Food & Wine revealed the winners of its Best New Chefs awards for 2014 this morning in a series of selfies posted by magazine editor Dana Cowin.
For the photos, Cowin asked the 12 winners — from 10 restaurants around the U.S. — to recreate the faces they made when they found out they had been named to the prestigious list. The chefs were selected by the magazine’s editors during a months-long process that included a broad call for nominations and incognito visits to their restaurants.
These are the chefs to keep an eye on this year. Texas fared particularly well on the list, while Manhattan chefs were shut out. Get to know the winners (and see their selfies) below.
Justin Yu, Oxheart, Houston
Yu’s vegetable-centric Houston restaurant opened in March 2012. Both he and the restaurant were named seminfinalists at the 2013 James Beard Awards. Yu worked at *17 in Houston, Green Zebra and Spring in Chicago, and Ubuntu in Napa Valley before opening his own kitchen.
Cara Stadler, Tao Yuan, Brunswick ME
Stadler is the younger half of the mother-daughter pair at Tao Yuan, a modern Asian restaurant in Maine. She worked at Café Rouge in Berkeley, Striped Bass in Philadelphia, and at Guy Savoy and Gordon Ramsay Au Trianon Palace in Paris. She was also a 2014 James Beard semifinalist in the Rising Star Chef of the year category.
Greg Denton and Gabrielle Quinonez Denton, Ox, Portland, OR
The Dentons’ Ox was inspired by the wood-fired grills of Argentina, along with the culinary heritage of Spain, France and Italy. The pair were also named 2014 James Beard semifinalist for Best Chef Pacific Northwest for the second year in a row.
Matthew Accarrino, SPQR, San Francisco
SPQR is a traditional Italian restaurant with Northern California touches. Accarrino trained in Italy and worked for boldface-named chefs like Todd English, Rick Moonen, Tom Colicchio, and Thomas Keller. Accarrino was a James Beard semifinalist for Best Chef: Pacific in 2012, and SPQR received its first Michelin star in 2013.
Paul Qui, Qui, Austin, TX
Qui has a familiar face: He was the winner of “Top Chef: Season 9,” and won the 2012 James Beard award for Best New Chef in the Southwest in 2012. At Austin restaurant Qui, he serves “dishes that balance his expert Japanese cooking skills, his love for France and his Filipino heritage,” according to Food & Wine.

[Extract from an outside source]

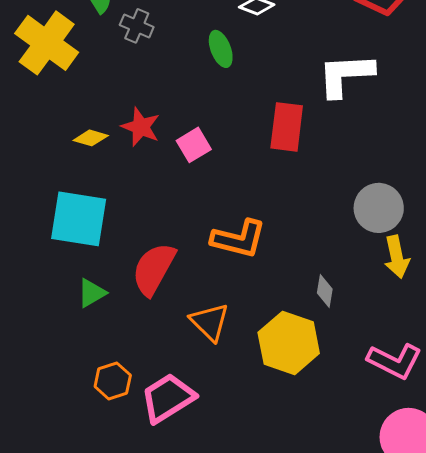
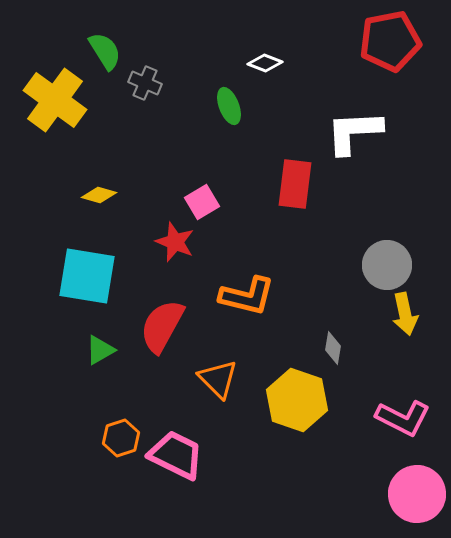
red star: (141, 127) -> (175, 242), moved
pink trapezoid: (168, 398) -> (176, 455), turned 58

Eli Kulp, Fork, Philadelphia
Kulp has a serious background in Italian cuisine, having trained at Torrisi Italian Specialties, Casa Lever, La Fonda del Sol, and Del Posto in New York City. He was named executive chef at Fork in the fall of 2012.
Ari Taymor, Alma, Los Angeles
Taymor is a self-taught chef and the co-owner of Alma, which started as a pop-up restaurant and is now a renowned Los Angeles eatery known for its tasting menus based on locally grown produce. He trained at flour+water, Bar Tartine, Plate Shop, and La Chassagnette.
Dave Beran, Next, Chicago
Beran works with acclaimed chef Grant Achatz to create an entirely new menu every four months. He was nominated for a James Beard Rising Star Chef of the Year award in 2012, and is an avid runner.

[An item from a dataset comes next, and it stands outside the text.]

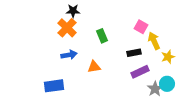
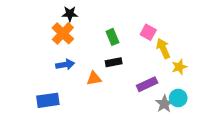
green rectangle: (102, 36) -> (112, 37), moved
black rectangle: (134, 53) -> (114, 62), moved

Matt McCallister, FT33, Dallas
Self-taught McCallister opened FT33 in October 2012, and serves “season-inspired modern cuisine,” according to the restaurant’s website. He has worked under famous chefs including José Andrés, Mark Vetri, Sean Brock, Grant Achatz, and Daniel Boulud, and is known for pairing unorthodox ingredients.
Walker Stern and Joe Ogrodnek, Dover, Brooklyn
The duo behind Brooklyn’s Battersby opened Dover in late 2013. Stern and Ogrodnek both attended the Culinary Institute of America in Hyde Park, NY, and worked under Alain Ducasse. They’re known for putting a modern twist on classic dishes.